O escritor J.R.R.Tolkien tem um livro chamado Ferreiro de Bosque Grande, que narra a história de um personagem que tinha acesso do mundo da Terra-Fada, mas, ao envelhecer, as regras mudam: é preciso fazer um novo banquete que irá conceder o direito de acesso à esse mundo mágico por pessoas mais jovens. Este foi o último livro escrito por Tolkien, e pode ser interpretado como uma metáfora do ofício criativo.

O personagem do Ferreiro seria como que um artista, alguém que, na juventude, recebeu o dom de acessar um mundo mágico e exótico. No fundo, é isso que cada artista faz ao exercer seu ofício: com seus dedos e sua mente, criam novos mundos, e conseguem acessar uma espécie de realidade paralela. Abrem fendas no real.

Só que, seja pela idade ou por outro acontecimento, esse acesso subitamente pode não se tornar possível como era antes. É como se o artista, mesmo ainda capaz de repetir o ritual de acesso ao mundo paralelo, não conseguisse mais abrir o portal. No caso de músicos ou atores, ainda há a possibilidade de tocar obras compostas anteriormente, pois tratam-se de obras performáticas. Mas a metáfora do Ferreiro de Bosque Grande refere-se ao específico ato de composição e criação em especial.

Esses dias, estou retomando algumas das minhas atividades artísticas, depois de dias sem conseguir praticar. Dias não, semanas. Em alguns casos (como o do desenho), seriam meses. E o que acontece é o seguinte: o desenho até sai, o texto sai, a música também sai. Mas você não se sente arrebatado. O portal parece não se abrir. Você duvida daquele dom que você tinha certeza que existia passando por suas veias. Onde está a eletricidade? Porque os pêlos do meu braço não se arrepiam como antigamente?
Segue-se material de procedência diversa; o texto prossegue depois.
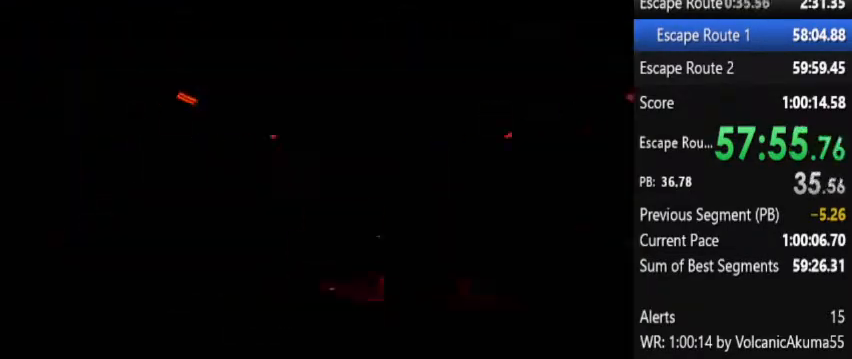
{"buttons": [], "events": [[100, "TRIANGLE", "up"]]}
A pandemia também foi um balde de água fria para boa parte dos artistas, e isso não passou incólume para mim. O que é engraçado, porque, no início, a pandemia me gerou muito tempo livre, mas eu passava boa parte desse tempo angustiado com tudo que estava acontecendo, preocupado com o bem estar de pessoas que amo. Com o tempo, a sensação de normalidade foi sendo gradativamente retomada, mas não de todo. E, por diversas circunstâncias, apesar de ainda trabalhar remotamente, foi-me designada uma quantidade enorme de trabalho. Passei meses lidando com atividades repetitivas e burocráticas.
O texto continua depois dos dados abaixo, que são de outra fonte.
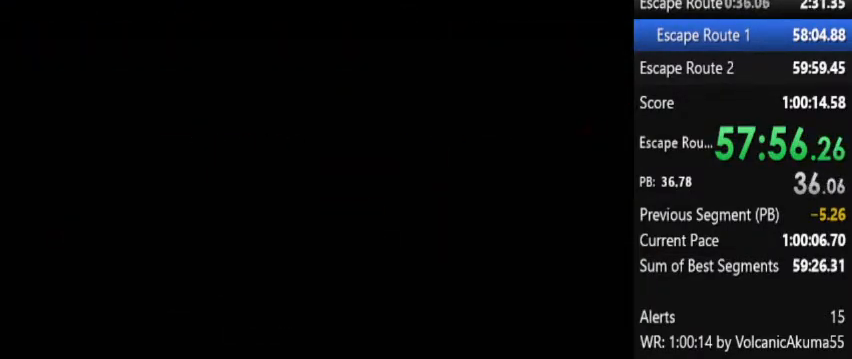
{"buttons": [], "events": []}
Daí você tem algumas brechas de tempo livre, mas a criação não flui como antes. Assistir um filme ou ler um livro não causa a adrenalina de outros tempos. É como se a capacidade de sentir estivesse meio embotada. Uma espécie de atrofia dos sentidos ou do espírito.
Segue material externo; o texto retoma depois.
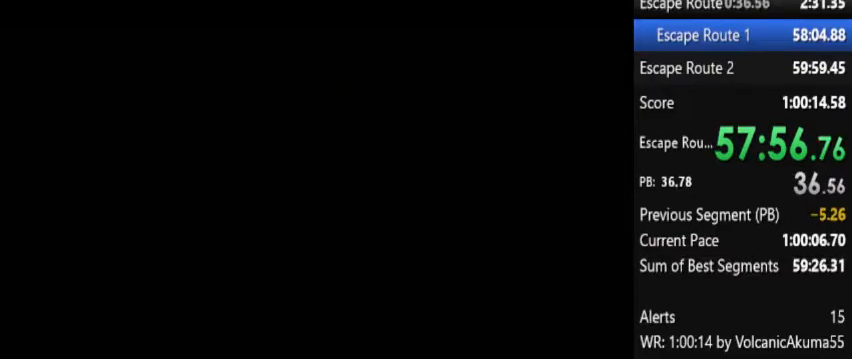
{"buttons": [], "events": []}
E não é algo que adianta forçar. A fluidez dessa energia não depende totalmente da pessoa. Na verdade, até que há algo que podemos fazer: continuar praticando. Mas não ocorrem garantias. O ofício da criação é um tiro no escuro. Não é algo utilitário. É como ter filhos: você não escolhe como eles serão. Alguns detalhes podem ser direcionados, mas são poucos.

Existem artistas que forçam um ato de moldar suas criações, tentam executa-las de acordo com parâmetros bem definidos. Mas isso resulta em golens sem alma. Veja a música comercial atual: é feita por algoritmos, fórmulas, sequências de acordes já convencionalizadas, temas manjados, etc. Isso até pode resultar em vendas e em sucesso de público, mas não vai sobreviver ao teste do tempo. Não existe hype ou marketing que faça com que gerações seguintes continuem consumindo uma obra ou um artista específico. Só sobrevive ao tempo quem tem algo legítimo a oferecer.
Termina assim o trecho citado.